__ОТРЫВОК ДОКУМЕНТА__
+++
Впрочем, все не имело бы значения, если бы в парусиновой каюте «Принцессы Грезы» Злата не призналась бы однажды, что беременна. О женитьбе не говорили: обоим по восемнадцать – какая уж тут женитьба? И какое у нее шитье, с ребенком на руках? Словом, Злата сделала то единственное, что могла тогда молодая женщина: «стала содержанкой богатого старика». Он, какой-то банковский чиновник,
В популярности, в отличие от любви, ему повезет больше. Знаменитым станет в один день. Все случится в Ясной Поляне в январе 1910 года. Просто писатель Наживин, отправившись к Льву Толстому, захватит с собой одну из «брошюрок» поэта. Ради смеха захватит, сам с Северяниным знаком не был.
«В тот примечательный вечер, – напишет Наживин, – Лев Николаевич играл с домашними в винт и выиграл 7 копеек. После игры читали вслух стихи… Толстой много смеялся… слушая чтение какой-то декадентской книжки… Особенно всем понравилось стихотворение, которое начиналось так: “Вонзим же штопор в упругость пробки, // И взоры женщин не станут робки…” [198] Но вскоре Лев Николаевич омрачился. “Чем занимаются!.. Чем занимаются!.. – вздохнул он. – Это литература! Вокруг – виселицы, полчища безработных, убийства, невероятное пьянство, а у них – упругость пробки!..”»
198
Строки из стихотворения И.Северянина «Хабанера II» (оно было напечатано с посвящением некоей «Синьоре Za») цитируются в очерке И.Наживина не точно. Надо: «Вонзите штопор в упругость пробки...»
Очерк Наживина о его визите к Толстому опубликует «Утро России», и последние слова классика, отбросив фразу, что стихотворение «всем понравилось», перепечатают вдруг чуть ли не все газеты. Словом, на всю Россию грянет лишь гневная отповедь Северянину из уст «матерого человечища»: «Чем занимаются!..»
Вот и все! Судьба поэта была решена. Конечно, вой, улюлюканье, свист, брань, но и успех – ураганная популярность. Еще бы – такой пиар! Пятьдесят изданий сразу попросят его стихи, а за устройство его «поэзо-концертов» станут едва ли не «драться» Университет, Бестужевские курсы, Тенишевка, Психоневрологический институт, Петровское училище, Академия художеств… Слава умопомрачительная, но…
Но именно тогда его и стал тревожить тот «престранный сон», который он видел в детстве. А приснилось ему, что он, в златотканой одежде, читал нечто перед темным, но главное абсолютно пустым залом. И эта безлюдная пасть зала с зубами-креслами не только апплодировала ему, но вызывала его снова и снова.
Так чьи же были аплодисменты?..
Он будет мучиться этим вопросом всю оставшуюся жизнь.
+++
__ПЕРЕЧЕНЬ МАТЕРИАЛА__
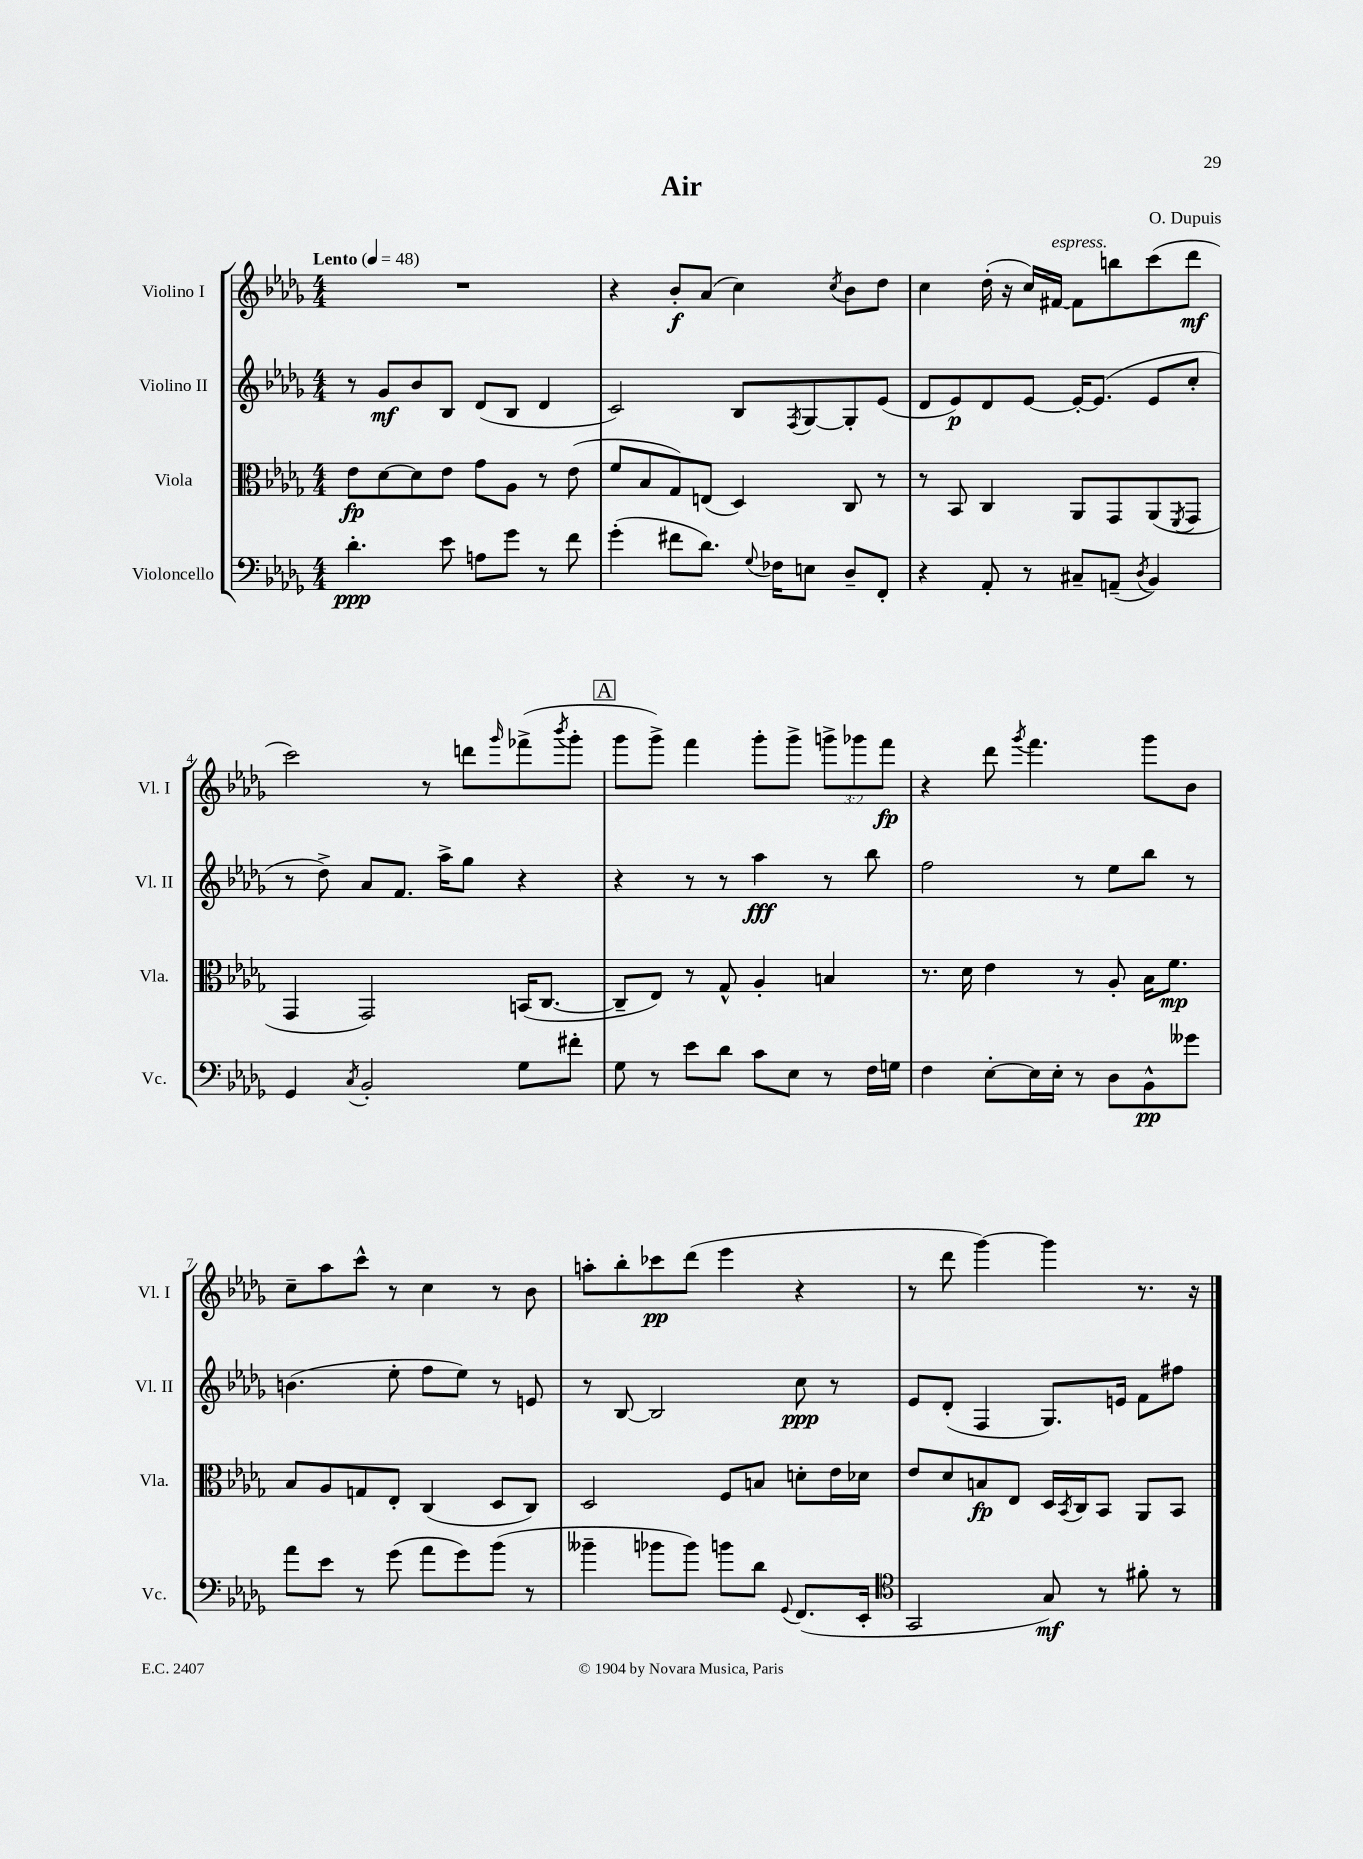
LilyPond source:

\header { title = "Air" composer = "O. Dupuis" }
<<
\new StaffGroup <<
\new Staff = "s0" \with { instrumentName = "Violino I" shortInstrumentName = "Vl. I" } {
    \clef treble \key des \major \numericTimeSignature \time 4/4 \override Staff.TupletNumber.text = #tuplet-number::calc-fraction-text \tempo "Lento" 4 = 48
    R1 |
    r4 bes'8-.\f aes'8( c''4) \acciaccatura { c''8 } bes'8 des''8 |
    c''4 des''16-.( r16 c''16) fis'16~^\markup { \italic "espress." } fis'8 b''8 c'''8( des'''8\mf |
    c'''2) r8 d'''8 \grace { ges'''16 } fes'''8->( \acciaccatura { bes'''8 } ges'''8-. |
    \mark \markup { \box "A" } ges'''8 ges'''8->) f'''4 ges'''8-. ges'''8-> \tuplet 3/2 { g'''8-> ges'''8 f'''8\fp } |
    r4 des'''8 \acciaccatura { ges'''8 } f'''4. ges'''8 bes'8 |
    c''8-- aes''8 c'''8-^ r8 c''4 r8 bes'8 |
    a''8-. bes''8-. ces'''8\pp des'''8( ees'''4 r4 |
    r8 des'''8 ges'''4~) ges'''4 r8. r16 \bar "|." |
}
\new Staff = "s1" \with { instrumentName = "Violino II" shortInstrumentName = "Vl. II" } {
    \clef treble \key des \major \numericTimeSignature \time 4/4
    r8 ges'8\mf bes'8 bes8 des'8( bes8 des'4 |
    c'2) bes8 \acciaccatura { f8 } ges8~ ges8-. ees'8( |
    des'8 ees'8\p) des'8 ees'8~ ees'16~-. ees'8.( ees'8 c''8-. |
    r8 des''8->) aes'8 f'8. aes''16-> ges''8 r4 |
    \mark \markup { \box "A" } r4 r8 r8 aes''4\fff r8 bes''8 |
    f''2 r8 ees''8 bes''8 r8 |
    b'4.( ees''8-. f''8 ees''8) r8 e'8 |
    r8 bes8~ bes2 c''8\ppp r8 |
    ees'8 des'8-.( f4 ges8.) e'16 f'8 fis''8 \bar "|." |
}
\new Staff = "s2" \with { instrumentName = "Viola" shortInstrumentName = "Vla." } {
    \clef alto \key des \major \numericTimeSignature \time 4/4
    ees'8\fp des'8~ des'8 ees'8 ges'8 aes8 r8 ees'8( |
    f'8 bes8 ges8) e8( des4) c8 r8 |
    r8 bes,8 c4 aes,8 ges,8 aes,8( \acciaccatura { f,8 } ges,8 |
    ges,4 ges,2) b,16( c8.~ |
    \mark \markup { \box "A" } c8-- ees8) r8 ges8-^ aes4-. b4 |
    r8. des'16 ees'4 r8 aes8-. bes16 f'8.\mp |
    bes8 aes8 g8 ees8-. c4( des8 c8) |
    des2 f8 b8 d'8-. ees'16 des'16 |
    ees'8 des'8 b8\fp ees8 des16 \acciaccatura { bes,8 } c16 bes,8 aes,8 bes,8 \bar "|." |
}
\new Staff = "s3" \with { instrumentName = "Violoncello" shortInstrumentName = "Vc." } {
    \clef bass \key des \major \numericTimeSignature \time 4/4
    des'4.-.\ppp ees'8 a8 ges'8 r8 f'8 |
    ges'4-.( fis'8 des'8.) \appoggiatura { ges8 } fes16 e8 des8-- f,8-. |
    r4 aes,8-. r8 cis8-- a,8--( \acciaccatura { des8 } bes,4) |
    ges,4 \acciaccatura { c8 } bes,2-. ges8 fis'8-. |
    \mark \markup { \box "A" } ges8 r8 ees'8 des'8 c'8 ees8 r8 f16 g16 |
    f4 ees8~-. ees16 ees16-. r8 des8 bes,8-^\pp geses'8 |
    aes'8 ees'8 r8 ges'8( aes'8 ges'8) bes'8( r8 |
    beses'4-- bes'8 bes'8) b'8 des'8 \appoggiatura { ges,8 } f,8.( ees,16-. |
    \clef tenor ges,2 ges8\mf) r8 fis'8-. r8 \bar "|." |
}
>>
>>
+++
__УСЛОВИЕ ЗАДАНИЯ 1__
Изложите содержание отрывка о Северянине в двух предложениях.
__УСЛОВИЕ ЗАДАНИЯ 2__
Перепишите из отрывка без изменений фрагмент, который открывается словами «Вот и все! Судьба» и завершается словами «всю оставшуюся жизнь.».
Материал здесь никакой роли не играет.

__ПОЛНОЕ РЕШЕНИЕ 1__
Северянин стал знаменит в один день: в январе 1910 года в Ясной Поляне Толстой, услышав его стихотворение, гневно воскликнул «Чем занимаются!..», а очерк Наживина с этими словами перепечатали чуть ли не все газеты. Вместе с бранью пришла ураганная популярность, но тогда же поэта стал тревожить детский сон о пустом зале, который аплодировал ему, и вопрос, чьи это были аплодисменты, будет мучить его всю оставшуюся жизнь.

__ПОЛНОЕ РЕШЕНИЕ 2__
Вот и все! Судьба поэта была решена. Конечно, вой, улюлюканье, свист, брань, но и успех – ураганная популярность. Еще бы – такой пиар! Пятьдесят изданий сразу попросят его стихи, а за устройство его «поэзо-концертов» станут едва ли не «драться» Университет, Бестужевские курсы, Тенишевка, Психоневрологический институт, Петровское училище, Академия художеств… Слава умопомрачительная, но…
Но именно тогда его и стал тревожить тот «престранный сон», который он видел в детстве. А приснилось ему, что он, в златотканой одежде, читал нечто перед темным, но главное абсолютно пустым залом. И эта безлюдная пасть зала с зубами-креслами не только апплодировала ему, но вызывала его снова и снова.
Так чьи же были аплодисменты?..
Он будет мучиться этим вопросом всю оставшуюся жизнь.